Sen. Claire McCaskill spoke out Wednesday afternoon during a Senate Finance Committee hearing on the markup of the Senate’s tax reform bill.
The version of the bill repeals the Affordable Care Act’s individual mandate, a tax levied on individuals without health insurance.
The non-partisan Congressional Budget Office sent out a report that claims while repealing the mandate there will be an increase if revenue by over $300 billon, yet 13 million people will lose their insurance over the next ten years and insurance premiums would increase by 10 percent every year after the repeal.

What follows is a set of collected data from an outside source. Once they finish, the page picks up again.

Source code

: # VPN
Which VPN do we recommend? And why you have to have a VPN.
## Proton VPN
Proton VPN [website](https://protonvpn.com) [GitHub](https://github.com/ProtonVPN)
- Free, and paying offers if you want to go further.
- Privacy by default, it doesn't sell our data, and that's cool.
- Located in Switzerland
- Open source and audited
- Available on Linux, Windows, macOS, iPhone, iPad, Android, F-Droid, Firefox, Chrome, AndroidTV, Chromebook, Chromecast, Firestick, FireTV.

Sen. McCaskill (D-Missouri) said it was odd that repealing a tax would actually increase and not decrease government revenue.
“Where do you think the 300 billion dollars is coming from? Is there a fairy that’s dropping it on the Senate,” Sen. McCaskill asked.
McCaskill says the $300 billion would be coming from decreases in healthcare subsidies and Medicaid costs.
“If you’re getting rid of a tax how does miraculously $320 billion dollars show up for you to spend on corporations? I’ll tell you why, because you’re eliminating $185 billion dollars in payments of subsidies to people who are getting insurance,” said Sen. McCaskill.
Senate Finance Committee Chair Orrin Hatch (R-UT) continued to debate with Sen. McCaskill about the benefits of the modified tax reform bill.
“If you’ll yield. If you would just yield for a second, there are no cuts to Medicaid in this bill,” said Hatch.
“The money you’re spending is coming from Medicaid and subsidies to people who make less than $50,000,” Sen. McCaskill said.
The Finance Committee is expected to approve the tax bill by the end of this week.